* _Défi 1_:
Pouvez-vous recopier toute la liste qui suit le texte en changeant « common name » en « vernacular name », sans rien modifier d'autre et en laissant de côté les images ?

* _Extrait du document_:
════════════════════
Menace du changement climatique sur la grande Barrière de corail : comment mobiliser le public ?
Certains paysages emblématiques comme la Grande Barrière de corail appartiennent au patrimoine mondial. La menace du changement climatique qui pèse sur une de ces zones naturelles pourrait être un levier pour mobiliser le public sur des actions de protection. Des chercheurs australiens du Commonwealth Scientific and Industrial Research Organisation (CSIRO), de la James Cook University (JCU) et français du CRIOBE (CNRS/Université de Perpignan Via Domatia/EPHE) ont analysé les réactions de milliers de touristes australiens et internationaux suite aux évènements de blanchissement massifs de la Grande Barrière de corail en 2016 et 2017. Leur étude a montré que cette crise du blanchissement du corail a modifié la perception des touristes, qui ont alors considéré le changement climatique comme une menace immédiate. Ces travaux ont été publié dans Nature Climate Change.
════════════════════
* _Données affichées_:
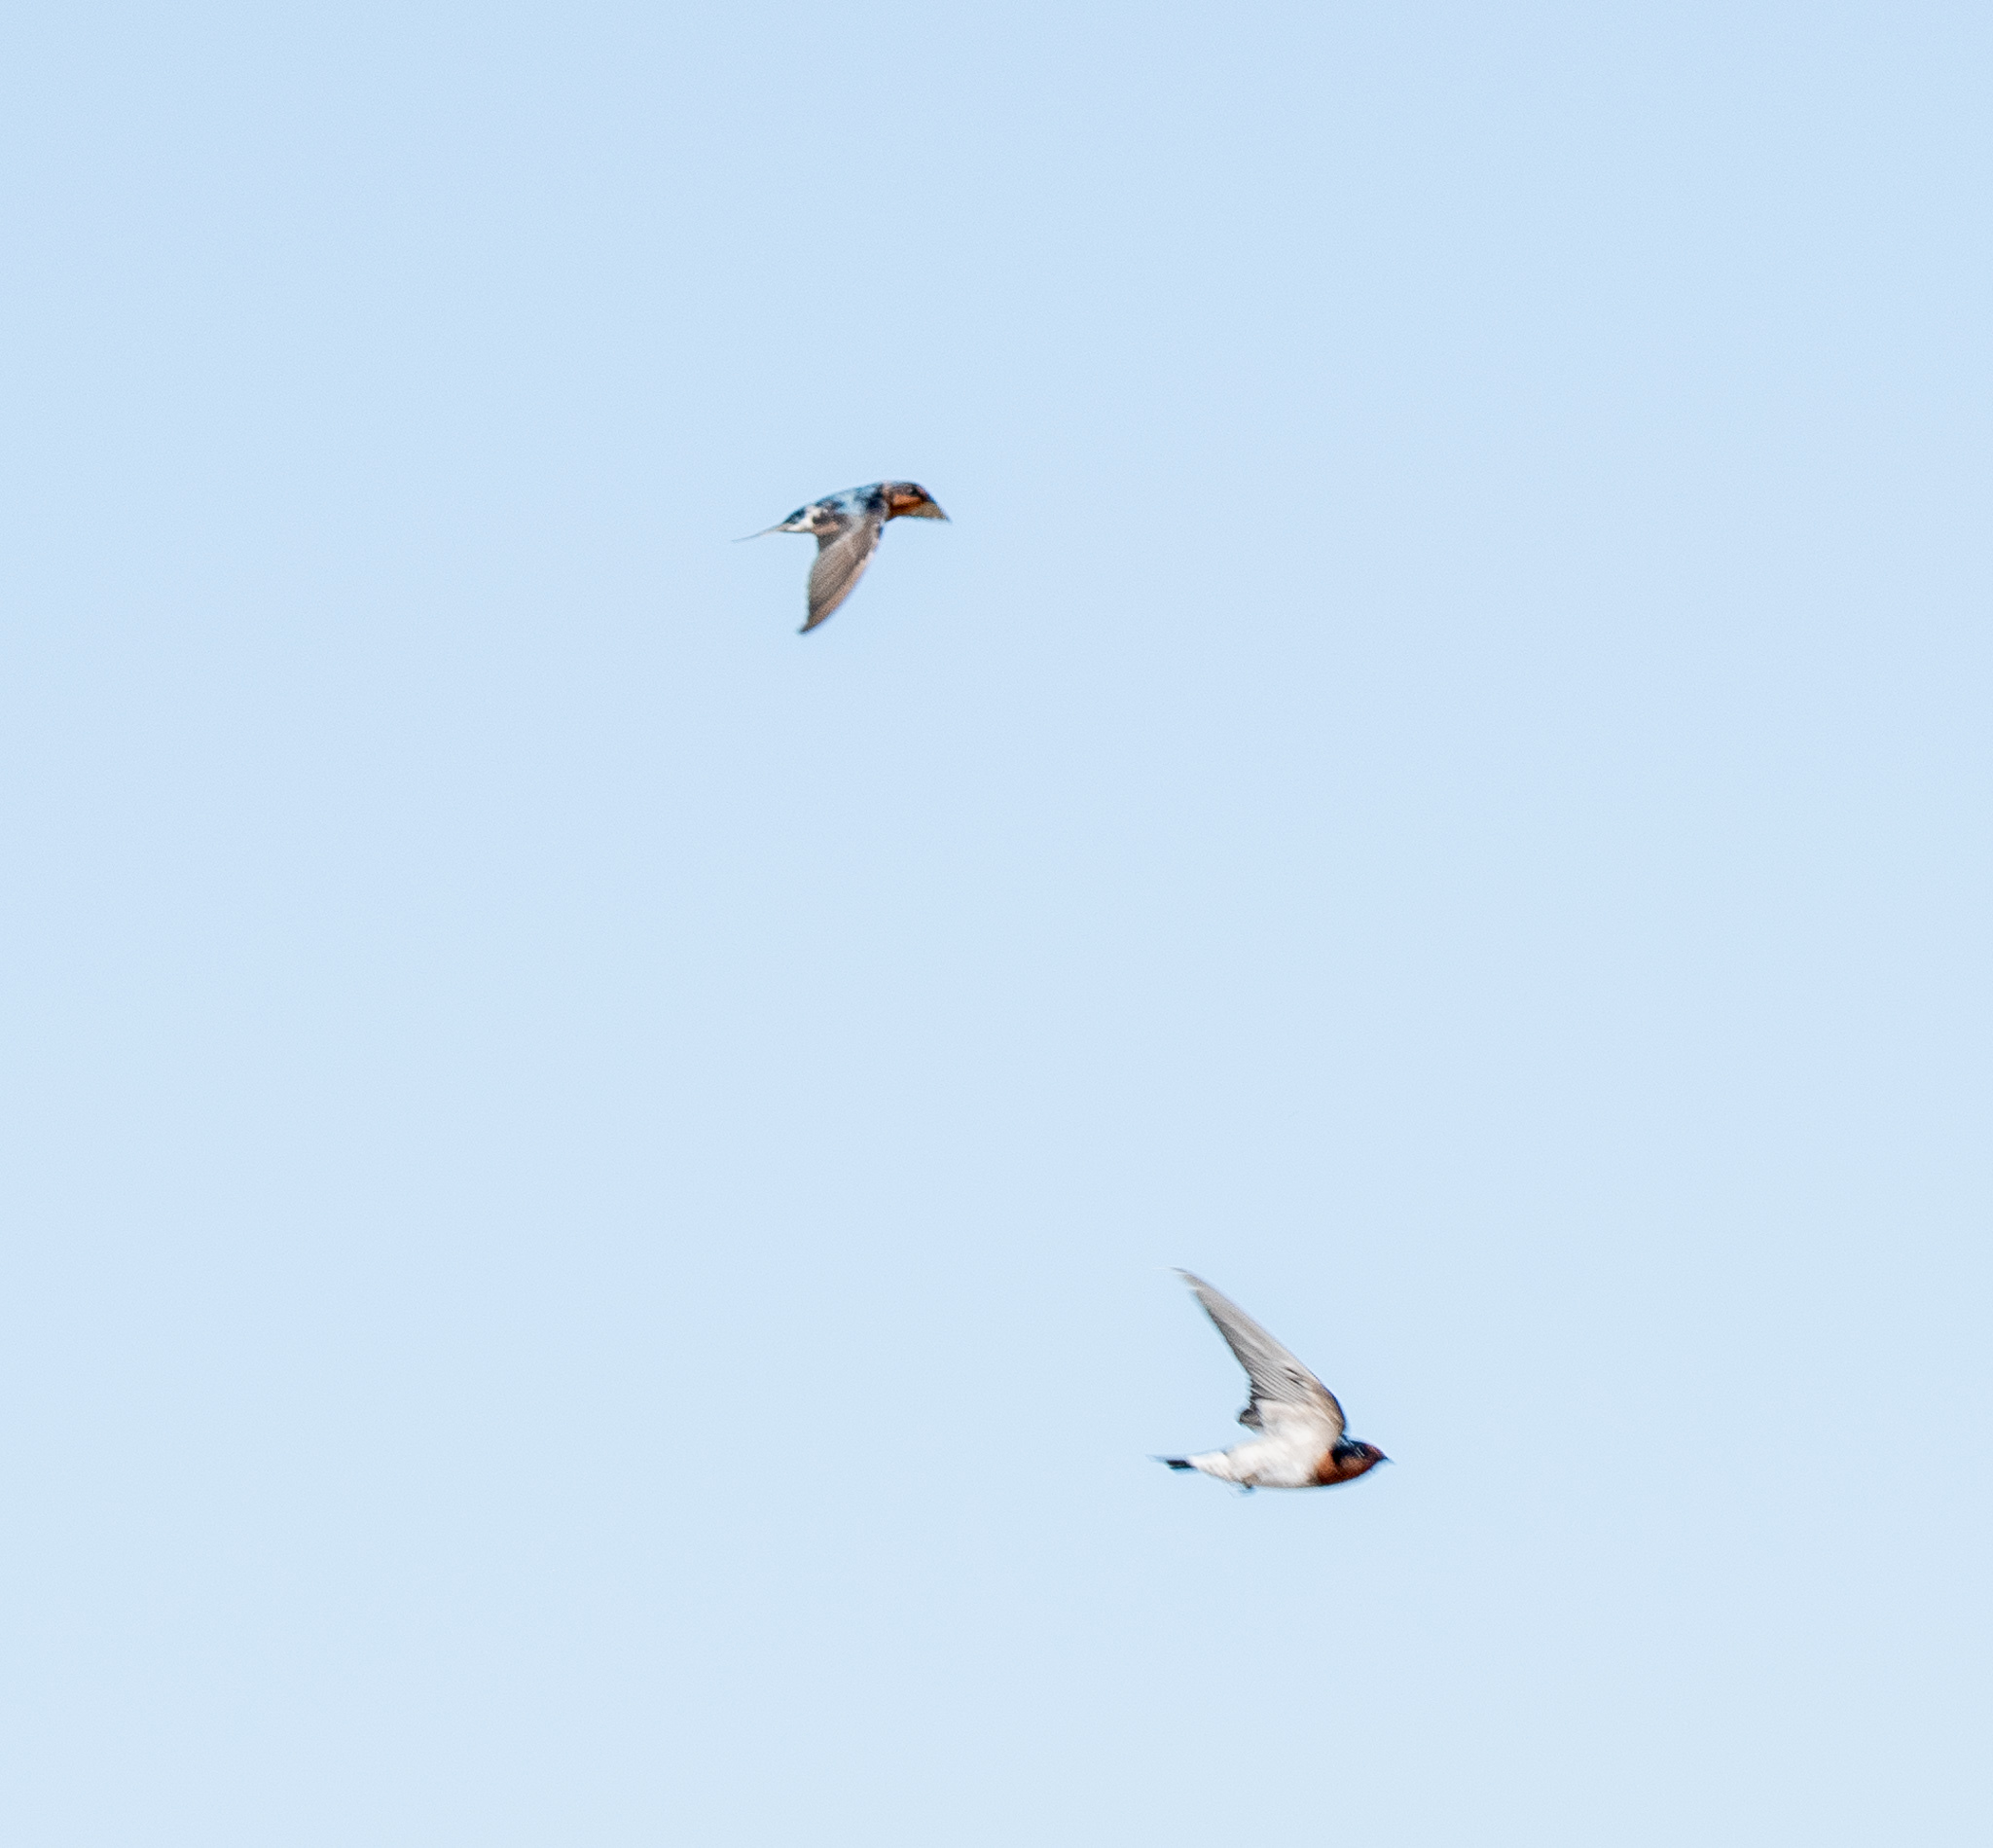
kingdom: Animalia
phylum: Chordata
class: Aves
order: Passeriformes
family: Hirundinidae
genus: Hirundo
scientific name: Hirundo neoxena
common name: Welcome swallow
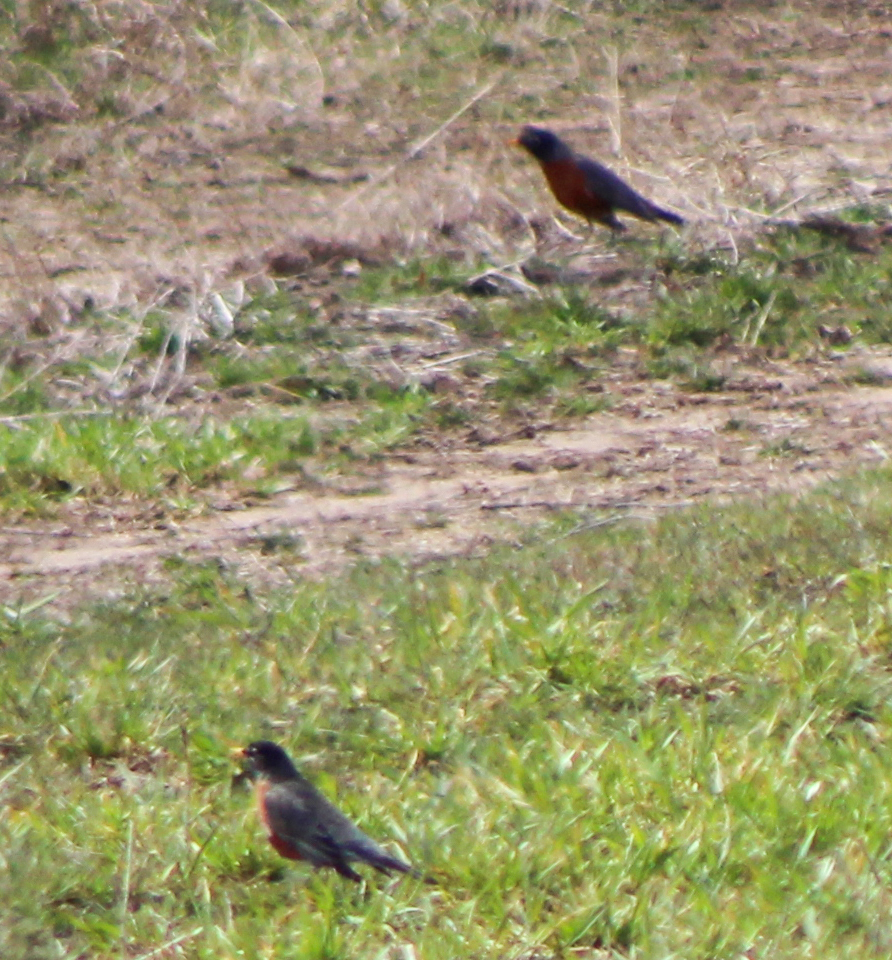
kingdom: Animalia
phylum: Chordata
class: Aves
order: Passeriformes
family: Turdidae
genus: Turdus
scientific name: Turdus migratorius
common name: American robin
════════════════════
* _Défi 2_:
Pourriez-vous recopier fidèlement le passage de l'article sur la Grande Barrière de corail qui s'ouvre sur les mots contenant « Certains paysages emblématiques » et se termine par « Nature Climate Change. » ?

* _Sortie complète 1_:
kingdom: Animalia
phylum: Chordata
class: Aves
order: Passeriformes
family: Hirundinidae
genus: Hirundo
scientific name: Hirundo neoxena
vernacular name: Welcome swallow
kingdom: Animalia
phylum: Chordata
class: Aves
order: Passeriformes
family: Turdidae
genus: Turdus
scientific name: Turdus migratorius
vernacular name: American robin

* _Sortie complète 2_:
Certains paysages emblématiques comme la Grande Barrière de corail appartiennent au patrimoine mondial. La menace du changement climatique qui pèse sur une de ces zones naturelles pourrait être un levier pour mobiliser le public sur des actions de protection. Des chercheurs australiens du Commonwealth Scientific and Industrial Research Organisation (CSIRO), de la James Cook University (JCU) et français du CRIOBE (CNRS/Université de Perpignan Via Domatia/EPHE) ont analysé les réactions de milliers de touristes australiens et internationaux suite aux évènements de blanchissement massifs de la Grande Barrière de corail en 2016 et 2017. Leur étude a montré que cette crise du blanchissement du corail a modifié la perception des touristes, qui ont alors considéré le changement climatique comme une menace immédiate. Ces travaux ont été publié dans Nature Climate Change.